Search This Blog

2.27.2006

Sada, the tapes, and WMD

Saddam Had WMD
The first 12 hours of the tapes -- there are hundreds more waiting to be translated -- are damning, to say the least. They show conclusively that Bush didn't lie when he cited Saddam's WMD plans as one of the big reasons for taking the dictator out.

Nobody disputes the tapes' authenticity. On them, Saddam talks openly of programs involving biological, chemical and, yes, nuclear weapons.

Gunsmoke On ABC
WMD: Did Saddam Hussein possess weapons of mass destruction? We've always thought so. But proof positive may soon be forthcoming if secret tapes of the Iraqi dictator turn out to be real.

The tapes in question, 12 hours in all, represent recordings of Saddam Hussein discussing the possibility of a terrorist attack on Washington, D.C., and the use of WMD.

To Tell The Truth
It's now a matter of record that virtually every major Western intelligence service and the U.N. thought Saddam Hussein's regime had weapons of mass destruction. It's also clear that he did in fact have them -- since he used chemical weapons against his own people in a well-documented attack on the city of Halabja in the late '80s.

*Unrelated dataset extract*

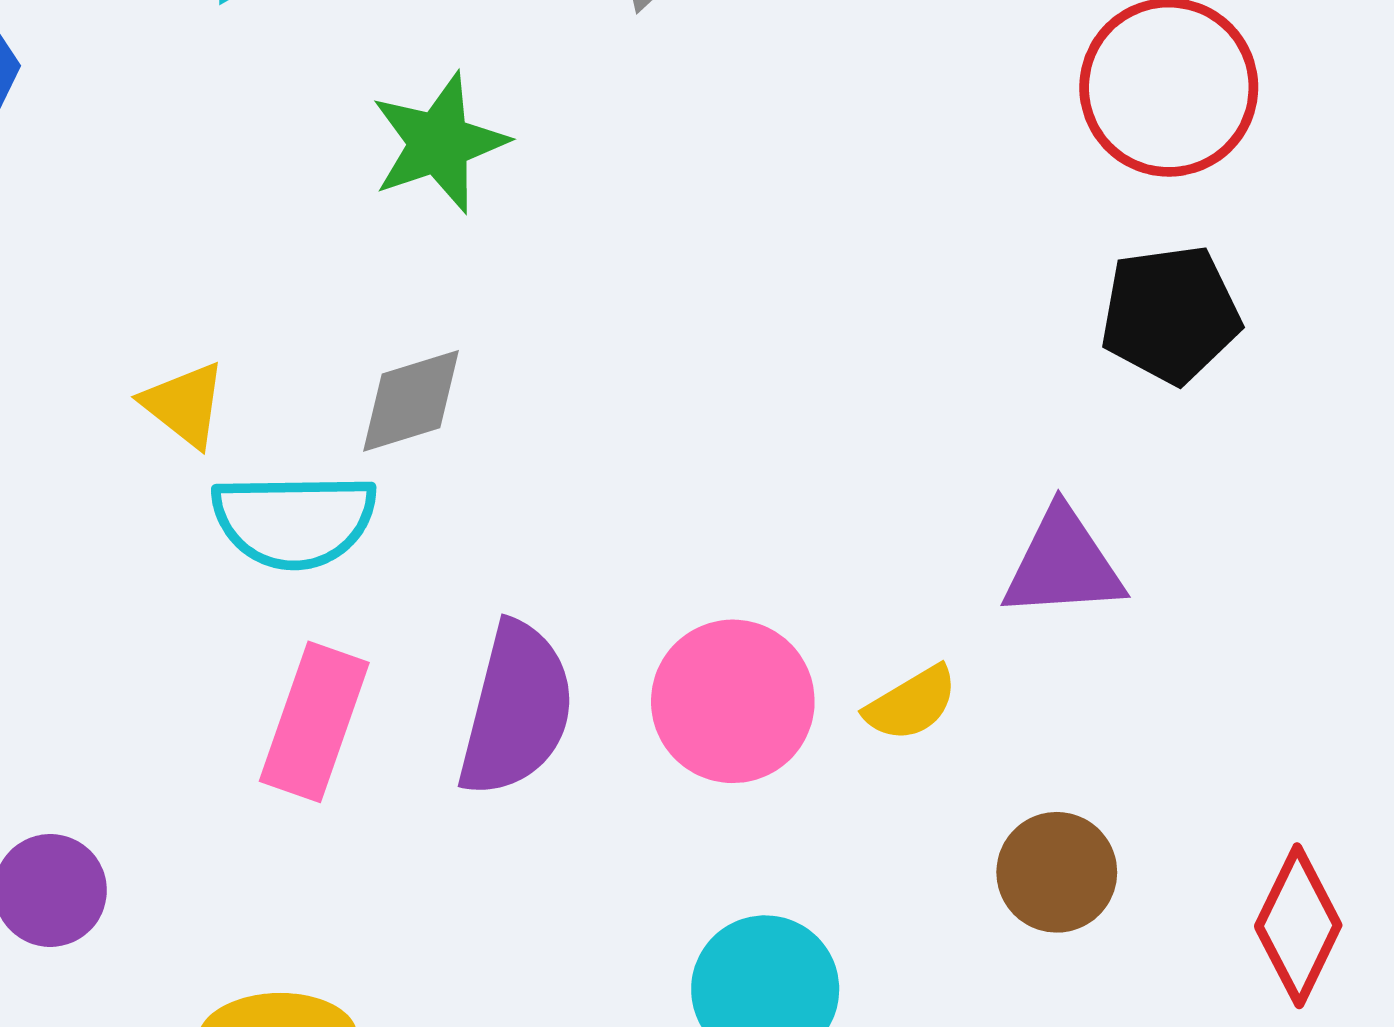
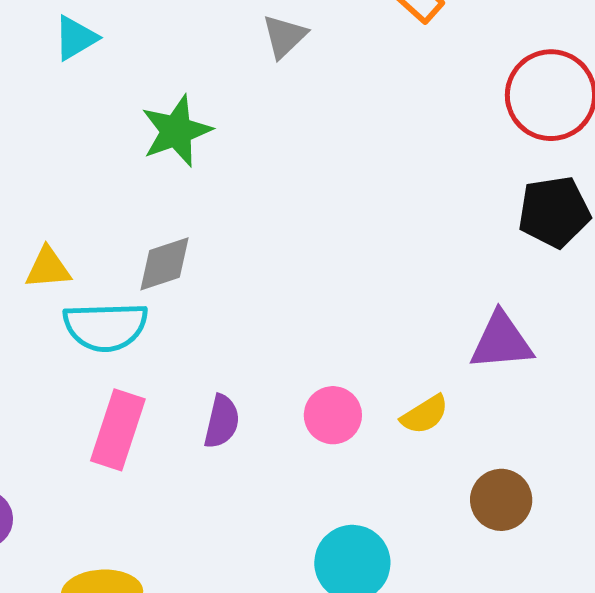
yellow triangle: (184, 404) -> (48, 268), turned -42
pink circle: (733, 701) -> (333, 415), size x0.7
purple semicircle: (516, 710) -> (222, 422), size x0.6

There's also a growing body of evidence Saddam held on to those weapons, hiding them until he was able to get them out of the country, probably to neighboring Syria.

Iraq's WMD Secreted in Syria, Sada Says
The man who served as the no. 2 official in Saddam Hussein's air force says Iraq moved weapons of mass destruction into Syria before the war by loading the weapons into civilian aircraft in which the passenger seats were removed.

The flights - 56 in total, Mr. Sada said - attracted little notice because they were thought to be civilian flights providing relief from Iraq to Syria, which had suffered a flood after a dam collapse in June of 2002.

Mr. Sada said that the Iraqi official responsible for transferring the weapons was a cousin of Saddam Hussein named Ali Hussein al-Majid, known as "Chemical Ali." The Syrian official responsible for receiving them was a cousin of Bashar Assad who is known variously as General Abu Ali, Abu Himma, or Zulhimawe.

5 comments:

Low Flying Angel said...

Saddam may have wanted Nuclear etc weapons.I want a winning Lottery ticket.

I don't have a winning Lottery ticket...........

Moral of the story is;wanting is not having.

Anonymous said...

Except winning the lottery is solely a one in a billion game of chance and states attaining nuclear weaponry capability is a matter of learing what is necessary and attaining the proper materials - not dependent upon chance, and not a long shot. Beyond those massive differences, your comparison is quite....*snicker* apt, Janice.

Dr. Mathews said...

And if we did "find" those elusive WMDs, might we also find out who gave him those capabilities in the first place?

Eagle said...

Dutch businessman Frans van Anraat continued to supply industrial chemicals to Iraq after an export ban in 1984.

Saddam's 'Dutch link'
Frans van Anraat was living openly under his own name when he was arrested in an Amsterdam suburb in late 2004, after an international investigation.

Iraq genocide trial for Dutchman
A Dutch businessman has gone on trial accused of complicity in war crimes and genocide for selling toxic chemicals to Saddam Hussein's Iraq.

Dutchman in Iraq genocide charges
Prosecutors in the Netherlands have formally charged a Dutch businessman with complicity in genocide for selling chemicals to Iraq's former regime.

Anonymous said...

Russia, Germany and France helped bolster Saddam's regime and arm it, despite U.N. sanctions on Iraq on which they signed off.